The report listed alcohol and drugs as factors in the deadly accident.
The 32-foot Sea Vee, owned by Fernandez, hit the Government Cut jetty in Miami at a rate of 65.6 mph shortly after 3 a.m. September 25, said the report.
Fernandez along with the other two occupants on the boat – Eduardo Rivero, 25 and Emilio Macias 27 – were ejected from the boat.
Investigators made the conclusion that if Fernandez had survived the deadly crash there was sufficient evidence to charge him with more than one crime, including boating under the influence manslaughter; careless or reckless operation of a vessel; and vessel homicide.

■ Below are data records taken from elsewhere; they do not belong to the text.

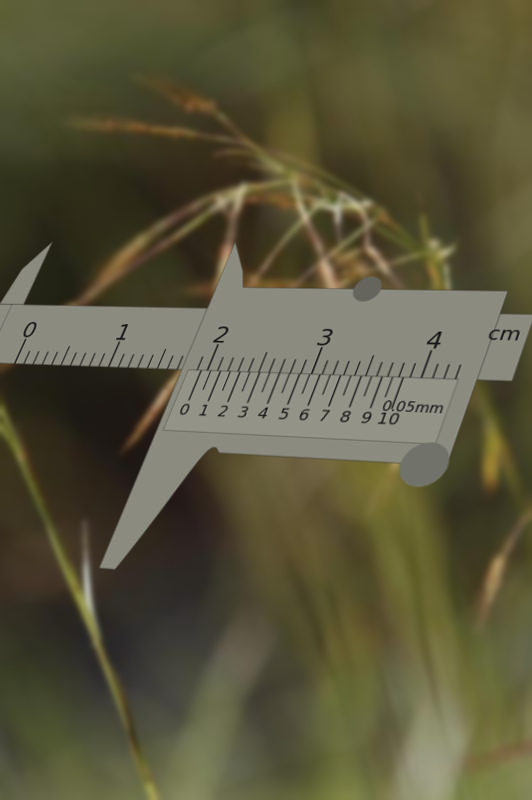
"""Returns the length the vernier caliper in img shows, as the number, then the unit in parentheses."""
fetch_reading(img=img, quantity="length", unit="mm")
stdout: 19.4 (mm)
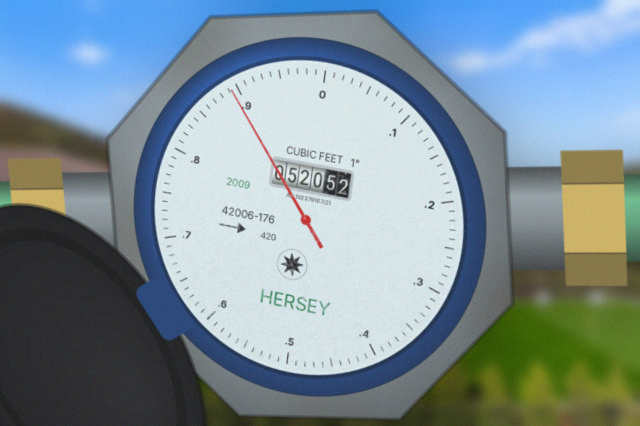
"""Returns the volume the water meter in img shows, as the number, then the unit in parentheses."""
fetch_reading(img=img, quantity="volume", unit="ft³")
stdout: 52051.89 (ft³)
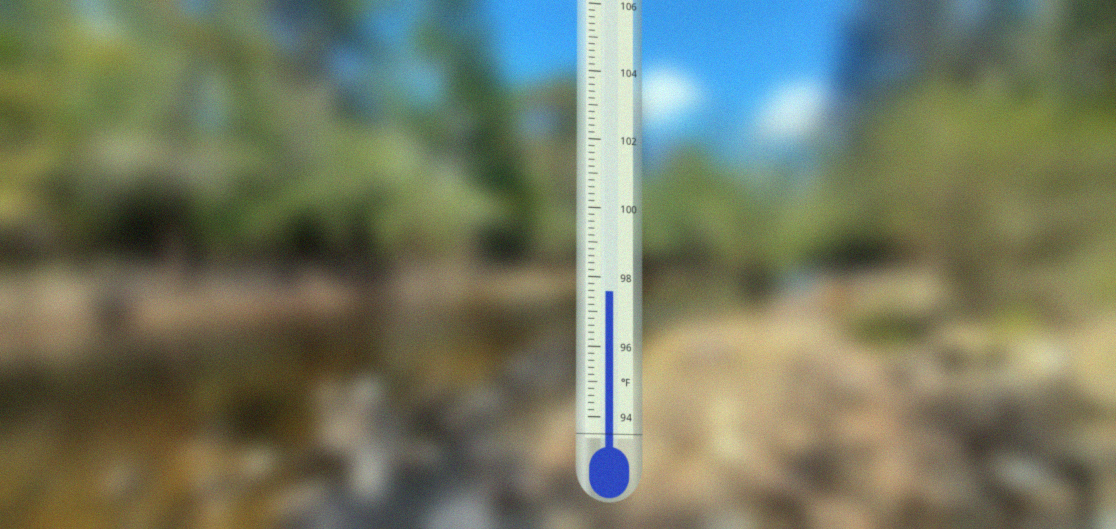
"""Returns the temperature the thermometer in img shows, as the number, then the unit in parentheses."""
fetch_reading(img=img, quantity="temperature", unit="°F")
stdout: 97.6 (°F)
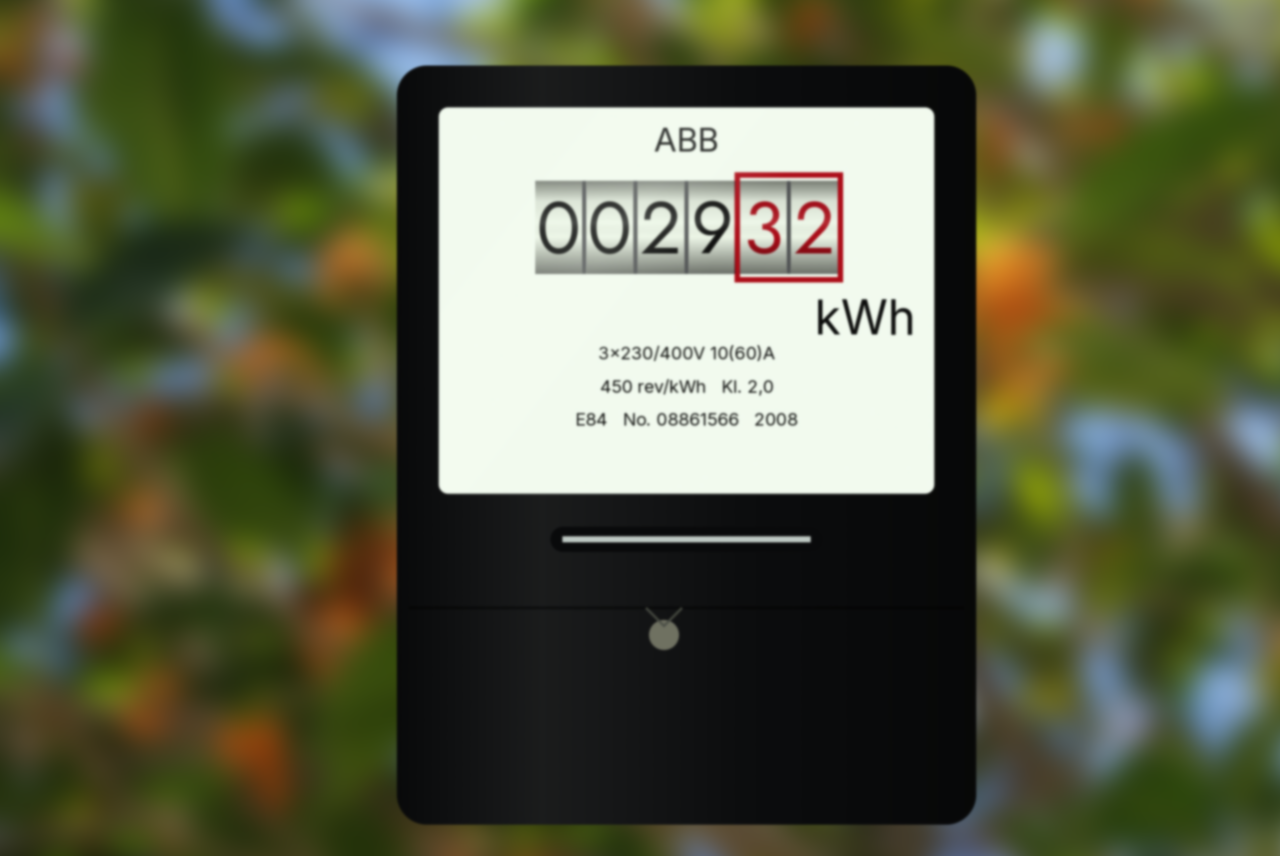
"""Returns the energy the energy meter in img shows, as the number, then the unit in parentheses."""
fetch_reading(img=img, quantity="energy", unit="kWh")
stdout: 29.32 (kWh)
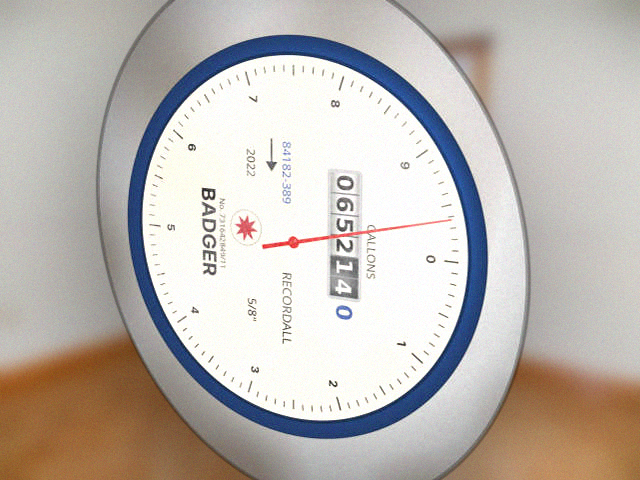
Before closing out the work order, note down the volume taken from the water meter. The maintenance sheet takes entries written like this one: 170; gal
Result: 652139.6; gal
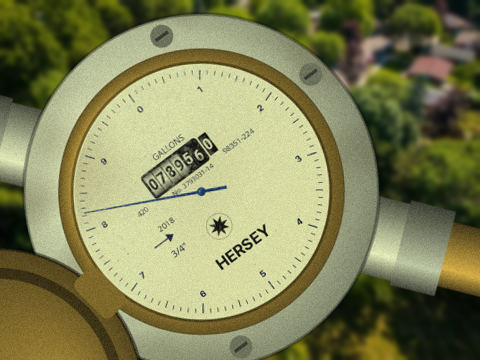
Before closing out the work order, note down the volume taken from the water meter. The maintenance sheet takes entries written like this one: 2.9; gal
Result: 789558.2; gal
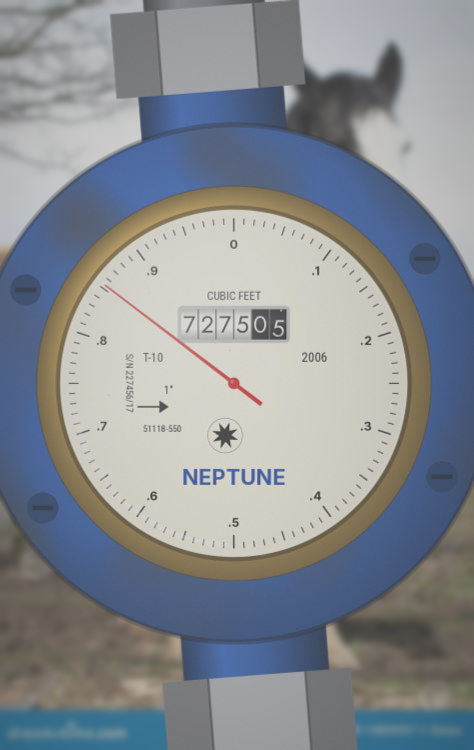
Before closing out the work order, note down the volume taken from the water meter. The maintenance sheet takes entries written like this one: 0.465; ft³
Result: 727504.85; ft³
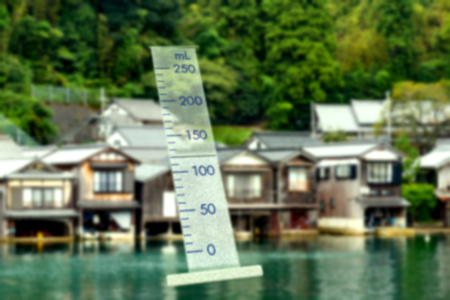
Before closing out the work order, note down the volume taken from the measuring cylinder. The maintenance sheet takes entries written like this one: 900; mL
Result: 120; mL
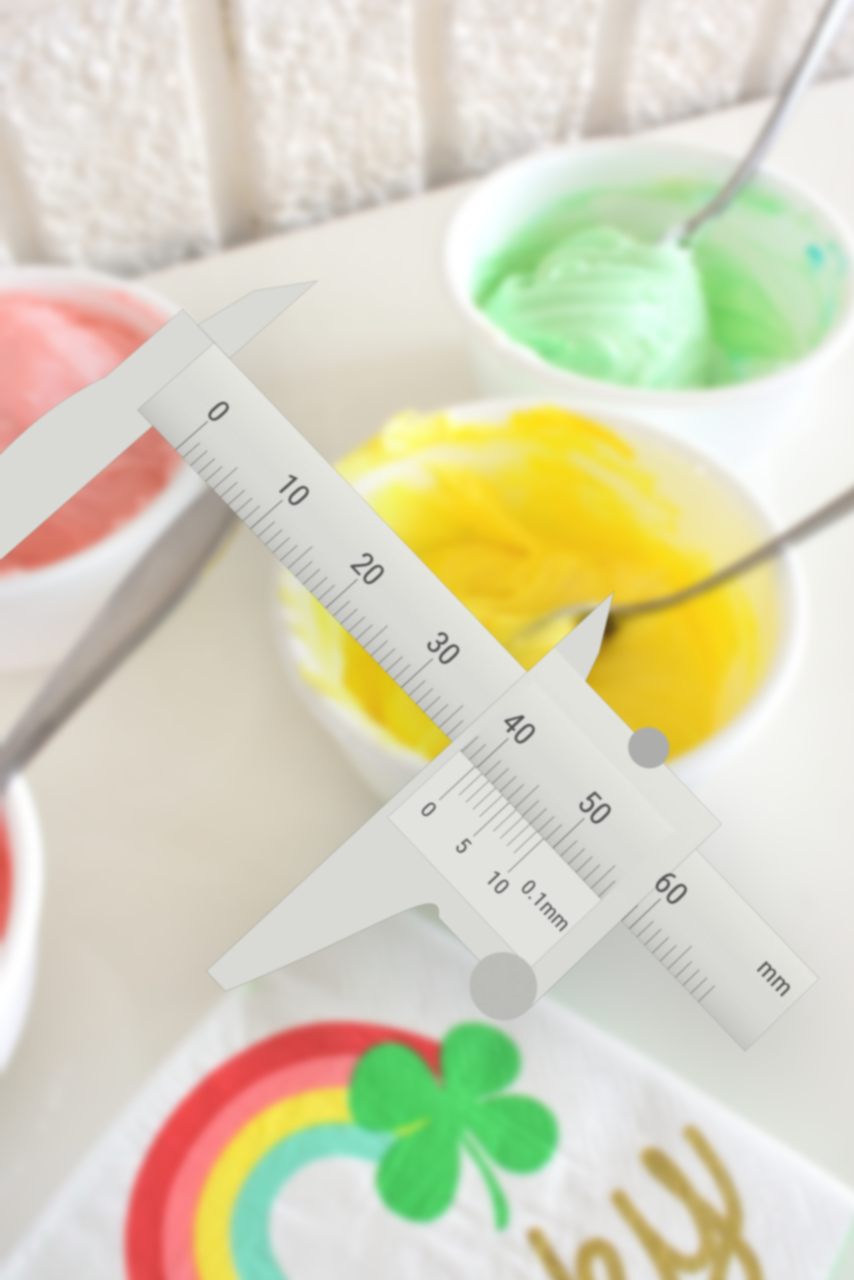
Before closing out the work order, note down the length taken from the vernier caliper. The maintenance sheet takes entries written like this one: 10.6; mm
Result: 39.8; mm
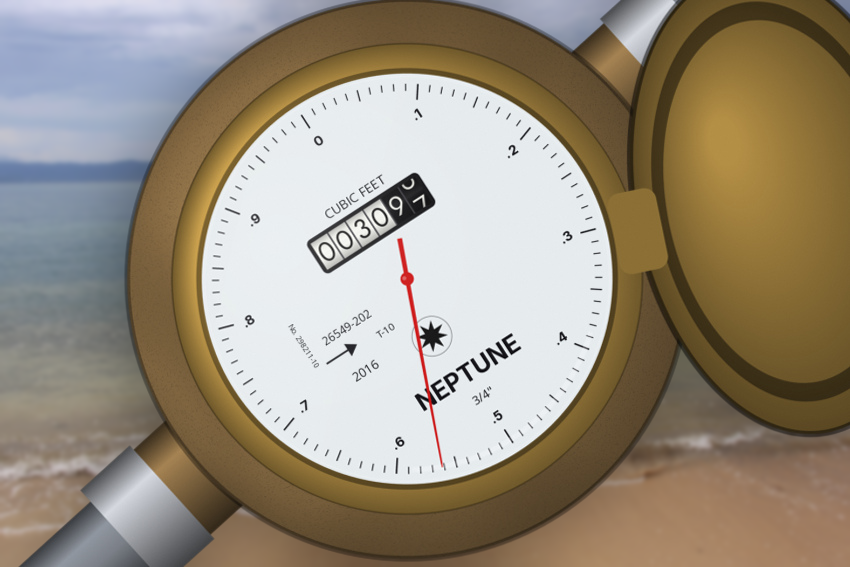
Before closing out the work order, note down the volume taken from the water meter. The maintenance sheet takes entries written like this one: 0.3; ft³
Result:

The commission’s report included an exchange of text messages the night of the accident between Rivero and Fernandez’s girlfriend Maria Arias. She sent a text to Rivero that she and Fernandez had argued and asked that he take care of the star pitcher.
The text said that Fernandez had been drinking and is state of mind was not the best.
When rescue personnel arrived at the scene of the accident Fernandez was found submerged underneath the boat pinned between a boulder and the boat’s t-top.
The body of Macias was found in a tidal pool submerged near the jetty. Rivero was submerged as well with his chest and head under a boulder. All three were pronounced dead at the accident scene.
Because of face trauma, Fernandez could not be identified through his driver’s license. Rescue personnel looked for photos of a tattoo on internet the pitcher had which had gears surrounding a baseball, as a means of identifying him. He also had an ID card from Major League Baseball in his wallet.
According to the commission’s report, Martiza Fernandez, the pitcher’s mother, was adamant that her son always was the driver of the boat. She said as well that she did not know her son to use drugs or drink heavily.